Kino Flo
- Company type: Private
- Industry: LED light equipment
- Founded: 12 September 1987; 38 years ago
- Headquarters: Burbank, California

= Kino Flo =

Manufacturer of professional LED-based lighting equipment

Kino Flo is a manufacturer of professional LED-based lighting equipment for cinema and television and production. Located in Burbank, California, Kino Flo is best known for developing proprietary LEDs based on a color science technology that ensures color quality for lighting both close-ups and on large studio spaces. In 1995 Kino Flo earned a technical achievement award from the Academy of Motion Pictures Arts and Sciences for developing cool, tube-based arrays with color-correct tungsten and daylight balanced light that "changed the way motion picture movies are made," according to the academy.

==History==
According to director Wim Wenders, as discussed on the Criterion Collection edition of his 1977 gangster film, The American Friend, Robby Müller first assembled and used a primitive Kino Flo unit in 1976, during the shooting of the film.
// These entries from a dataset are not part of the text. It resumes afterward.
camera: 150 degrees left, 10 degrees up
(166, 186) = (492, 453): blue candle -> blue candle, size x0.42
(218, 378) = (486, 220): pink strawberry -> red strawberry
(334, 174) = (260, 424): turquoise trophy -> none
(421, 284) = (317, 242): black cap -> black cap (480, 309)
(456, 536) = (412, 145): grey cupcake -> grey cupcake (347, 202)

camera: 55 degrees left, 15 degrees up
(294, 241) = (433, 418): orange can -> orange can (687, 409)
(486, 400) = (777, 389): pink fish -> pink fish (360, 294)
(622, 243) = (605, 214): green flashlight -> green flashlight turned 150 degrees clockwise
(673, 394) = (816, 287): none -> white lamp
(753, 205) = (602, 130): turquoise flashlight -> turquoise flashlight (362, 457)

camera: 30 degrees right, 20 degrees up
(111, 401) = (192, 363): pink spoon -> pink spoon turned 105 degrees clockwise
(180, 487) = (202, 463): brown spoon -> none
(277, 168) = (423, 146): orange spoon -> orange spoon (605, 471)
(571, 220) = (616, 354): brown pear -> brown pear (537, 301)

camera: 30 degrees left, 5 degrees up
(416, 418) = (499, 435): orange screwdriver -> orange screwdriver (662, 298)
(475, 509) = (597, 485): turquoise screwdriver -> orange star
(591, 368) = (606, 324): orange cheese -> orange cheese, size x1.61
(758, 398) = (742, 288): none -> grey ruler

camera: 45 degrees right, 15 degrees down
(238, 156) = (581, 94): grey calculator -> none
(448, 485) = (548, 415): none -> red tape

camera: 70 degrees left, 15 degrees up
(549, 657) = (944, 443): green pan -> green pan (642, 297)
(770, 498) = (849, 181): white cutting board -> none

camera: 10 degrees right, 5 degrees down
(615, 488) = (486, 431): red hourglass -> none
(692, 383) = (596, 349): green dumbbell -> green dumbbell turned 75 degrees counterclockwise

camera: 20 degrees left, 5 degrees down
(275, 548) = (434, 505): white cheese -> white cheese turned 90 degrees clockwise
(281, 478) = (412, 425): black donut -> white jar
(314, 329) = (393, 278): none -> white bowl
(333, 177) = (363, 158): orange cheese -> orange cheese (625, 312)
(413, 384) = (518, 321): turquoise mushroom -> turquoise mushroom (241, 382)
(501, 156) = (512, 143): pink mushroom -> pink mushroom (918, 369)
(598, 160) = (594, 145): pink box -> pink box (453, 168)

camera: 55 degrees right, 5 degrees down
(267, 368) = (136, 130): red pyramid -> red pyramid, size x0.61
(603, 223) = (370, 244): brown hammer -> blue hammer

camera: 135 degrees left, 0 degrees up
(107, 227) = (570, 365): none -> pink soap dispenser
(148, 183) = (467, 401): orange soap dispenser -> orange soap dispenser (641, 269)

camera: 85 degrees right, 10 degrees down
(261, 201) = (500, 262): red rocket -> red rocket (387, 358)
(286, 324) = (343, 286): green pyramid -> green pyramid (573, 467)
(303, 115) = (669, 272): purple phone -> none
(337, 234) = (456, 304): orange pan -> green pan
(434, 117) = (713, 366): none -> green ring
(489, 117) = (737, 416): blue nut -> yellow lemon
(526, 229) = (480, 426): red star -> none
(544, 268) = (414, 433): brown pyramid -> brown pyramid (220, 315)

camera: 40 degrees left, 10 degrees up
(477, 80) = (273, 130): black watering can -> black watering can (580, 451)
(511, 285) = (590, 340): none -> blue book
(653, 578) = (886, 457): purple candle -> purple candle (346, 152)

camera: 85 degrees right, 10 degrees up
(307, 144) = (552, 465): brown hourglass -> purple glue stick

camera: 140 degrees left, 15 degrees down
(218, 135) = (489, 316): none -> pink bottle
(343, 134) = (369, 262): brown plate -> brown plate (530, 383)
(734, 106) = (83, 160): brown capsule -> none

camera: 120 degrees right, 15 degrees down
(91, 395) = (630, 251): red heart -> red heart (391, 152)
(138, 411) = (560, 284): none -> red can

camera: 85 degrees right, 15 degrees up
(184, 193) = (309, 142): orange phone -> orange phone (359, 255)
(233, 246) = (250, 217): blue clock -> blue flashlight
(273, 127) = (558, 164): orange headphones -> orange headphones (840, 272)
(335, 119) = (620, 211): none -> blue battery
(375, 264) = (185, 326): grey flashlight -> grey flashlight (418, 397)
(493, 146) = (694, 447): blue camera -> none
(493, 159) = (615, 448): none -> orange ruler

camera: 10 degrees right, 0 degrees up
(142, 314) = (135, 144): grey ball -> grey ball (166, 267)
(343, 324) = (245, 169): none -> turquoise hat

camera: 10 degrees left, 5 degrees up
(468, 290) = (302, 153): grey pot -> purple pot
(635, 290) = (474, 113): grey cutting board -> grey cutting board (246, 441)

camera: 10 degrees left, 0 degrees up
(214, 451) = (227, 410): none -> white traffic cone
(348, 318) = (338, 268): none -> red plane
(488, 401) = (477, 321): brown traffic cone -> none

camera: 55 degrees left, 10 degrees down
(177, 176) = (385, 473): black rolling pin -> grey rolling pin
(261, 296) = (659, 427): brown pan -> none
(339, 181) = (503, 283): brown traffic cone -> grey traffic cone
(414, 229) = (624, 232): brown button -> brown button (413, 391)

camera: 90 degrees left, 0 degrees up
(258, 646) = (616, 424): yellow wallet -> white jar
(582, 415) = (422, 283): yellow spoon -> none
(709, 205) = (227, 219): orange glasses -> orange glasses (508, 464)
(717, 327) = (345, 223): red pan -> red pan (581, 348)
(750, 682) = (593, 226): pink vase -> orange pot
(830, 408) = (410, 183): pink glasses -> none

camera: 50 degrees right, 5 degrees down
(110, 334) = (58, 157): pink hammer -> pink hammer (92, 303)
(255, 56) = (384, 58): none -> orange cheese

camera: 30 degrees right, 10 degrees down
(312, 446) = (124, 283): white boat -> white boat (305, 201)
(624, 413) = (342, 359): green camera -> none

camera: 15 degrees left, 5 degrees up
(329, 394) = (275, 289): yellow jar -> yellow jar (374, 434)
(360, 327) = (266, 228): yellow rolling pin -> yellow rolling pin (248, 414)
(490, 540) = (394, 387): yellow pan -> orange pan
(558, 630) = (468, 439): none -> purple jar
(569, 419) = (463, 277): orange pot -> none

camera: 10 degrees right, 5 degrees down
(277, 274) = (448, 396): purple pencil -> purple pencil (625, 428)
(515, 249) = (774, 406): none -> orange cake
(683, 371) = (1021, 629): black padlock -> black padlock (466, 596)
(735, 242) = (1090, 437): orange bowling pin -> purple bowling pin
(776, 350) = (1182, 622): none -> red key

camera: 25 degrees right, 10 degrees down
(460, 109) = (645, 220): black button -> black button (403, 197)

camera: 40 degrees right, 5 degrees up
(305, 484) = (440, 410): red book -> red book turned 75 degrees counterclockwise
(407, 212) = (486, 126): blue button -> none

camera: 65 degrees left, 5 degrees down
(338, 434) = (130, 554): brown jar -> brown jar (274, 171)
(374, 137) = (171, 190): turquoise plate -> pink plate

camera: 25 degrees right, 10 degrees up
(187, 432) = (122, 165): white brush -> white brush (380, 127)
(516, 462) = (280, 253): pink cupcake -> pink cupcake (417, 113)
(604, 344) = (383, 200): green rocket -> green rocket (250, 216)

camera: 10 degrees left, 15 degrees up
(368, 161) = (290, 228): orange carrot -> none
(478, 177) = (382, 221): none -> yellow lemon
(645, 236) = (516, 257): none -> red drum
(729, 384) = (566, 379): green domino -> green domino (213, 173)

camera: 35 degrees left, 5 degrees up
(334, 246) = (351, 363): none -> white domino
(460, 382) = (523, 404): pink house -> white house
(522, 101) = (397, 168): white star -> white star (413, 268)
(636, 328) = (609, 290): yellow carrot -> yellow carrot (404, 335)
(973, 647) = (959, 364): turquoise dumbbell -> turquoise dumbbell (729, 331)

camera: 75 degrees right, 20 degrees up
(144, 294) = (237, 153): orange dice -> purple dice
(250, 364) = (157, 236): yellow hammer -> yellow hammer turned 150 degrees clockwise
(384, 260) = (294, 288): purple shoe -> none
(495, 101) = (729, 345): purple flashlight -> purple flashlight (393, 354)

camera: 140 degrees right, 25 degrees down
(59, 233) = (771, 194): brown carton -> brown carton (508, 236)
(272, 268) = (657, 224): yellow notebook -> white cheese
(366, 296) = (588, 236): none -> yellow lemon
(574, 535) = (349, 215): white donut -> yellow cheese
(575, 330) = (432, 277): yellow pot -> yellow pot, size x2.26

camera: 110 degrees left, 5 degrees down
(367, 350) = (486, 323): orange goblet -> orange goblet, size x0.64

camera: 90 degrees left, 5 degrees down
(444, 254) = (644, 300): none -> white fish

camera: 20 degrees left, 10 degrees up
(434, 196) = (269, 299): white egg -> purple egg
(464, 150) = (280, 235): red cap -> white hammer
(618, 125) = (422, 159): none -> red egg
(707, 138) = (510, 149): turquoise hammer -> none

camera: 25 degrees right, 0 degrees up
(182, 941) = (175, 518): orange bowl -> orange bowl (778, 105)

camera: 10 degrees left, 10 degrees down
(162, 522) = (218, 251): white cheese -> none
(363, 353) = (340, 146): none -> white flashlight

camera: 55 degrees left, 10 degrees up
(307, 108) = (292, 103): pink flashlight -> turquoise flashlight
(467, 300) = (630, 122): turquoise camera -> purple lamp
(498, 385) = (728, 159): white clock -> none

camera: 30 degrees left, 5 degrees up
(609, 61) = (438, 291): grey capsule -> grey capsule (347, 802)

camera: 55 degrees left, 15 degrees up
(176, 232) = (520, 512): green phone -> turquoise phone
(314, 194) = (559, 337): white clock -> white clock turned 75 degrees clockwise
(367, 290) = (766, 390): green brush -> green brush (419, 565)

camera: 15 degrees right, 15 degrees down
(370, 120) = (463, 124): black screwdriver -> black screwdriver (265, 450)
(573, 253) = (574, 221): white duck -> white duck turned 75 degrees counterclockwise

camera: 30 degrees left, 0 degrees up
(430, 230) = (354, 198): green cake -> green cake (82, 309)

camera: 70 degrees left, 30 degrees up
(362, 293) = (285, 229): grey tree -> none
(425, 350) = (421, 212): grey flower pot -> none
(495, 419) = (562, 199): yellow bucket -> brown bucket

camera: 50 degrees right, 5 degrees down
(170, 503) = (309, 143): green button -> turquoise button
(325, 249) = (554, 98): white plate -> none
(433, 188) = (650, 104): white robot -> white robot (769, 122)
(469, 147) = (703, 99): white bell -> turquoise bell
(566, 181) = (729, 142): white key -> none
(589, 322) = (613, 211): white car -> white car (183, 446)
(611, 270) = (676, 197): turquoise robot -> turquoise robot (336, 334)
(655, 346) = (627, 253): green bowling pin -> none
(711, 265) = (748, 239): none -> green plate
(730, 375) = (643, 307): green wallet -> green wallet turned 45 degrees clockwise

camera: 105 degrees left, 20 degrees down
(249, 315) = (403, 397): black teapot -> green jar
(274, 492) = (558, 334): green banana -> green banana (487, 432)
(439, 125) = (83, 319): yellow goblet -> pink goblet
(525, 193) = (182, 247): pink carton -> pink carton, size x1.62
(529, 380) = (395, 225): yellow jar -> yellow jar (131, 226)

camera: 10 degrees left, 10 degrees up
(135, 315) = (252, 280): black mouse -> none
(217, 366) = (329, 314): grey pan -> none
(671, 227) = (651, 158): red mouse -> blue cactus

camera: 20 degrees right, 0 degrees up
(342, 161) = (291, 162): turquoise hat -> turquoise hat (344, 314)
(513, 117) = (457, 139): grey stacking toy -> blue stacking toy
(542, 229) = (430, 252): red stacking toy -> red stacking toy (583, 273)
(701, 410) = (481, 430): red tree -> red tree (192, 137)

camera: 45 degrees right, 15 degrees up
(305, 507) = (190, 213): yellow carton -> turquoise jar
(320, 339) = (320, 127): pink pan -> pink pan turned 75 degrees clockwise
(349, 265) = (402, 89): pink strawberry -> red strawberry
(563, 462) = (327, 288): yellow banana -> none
The Kino Flo unit was legitimized in 1987, during the filming of the movie Barfly. Director of photography Robby Müller was filming in a cramped interior was unable to fit traditional lights into the location. In order to work around the problem, the film's gaffer Frieder Hochheim and best boy Gary Swink designed a high-output fluorescent light that had a remote ballast, allowing the lamp unit to become small and lightweight enough to be taped to the wall. Hochheim and Swink subsequently created a company, Kino Flo Incorporated, to manufacture and market their innovation to the film industry. The new lights were quickly embraced by cinematographers, and now are considered a staple of a standard motion picture lighting package.

==Technology==
The two major innovations of the unit were the high-frequency ballast, which gave the lights greater intensity and eliminated flicker commonly found in off-the-shelf fluorescent tubes, and the Kino Flo tubes, which contained a number of special phosphors designed to eliminate the characteristic tints in the magenta-green spectrum which are present in most domestic fluorescent lights. Since the type of tube determines the color temperature, any Kino Flo lamphead can be quickly converted between daylight and tungsten balances by simply changing out the tubes. Mid-range color temperature can also be created by mixing tubes of both color temperatures. Kino Flo have also expanded their tube line, creating visual effects tubes optimized for bluescreen and greenscreen spectra, as well as a variety of other shades for general color effects.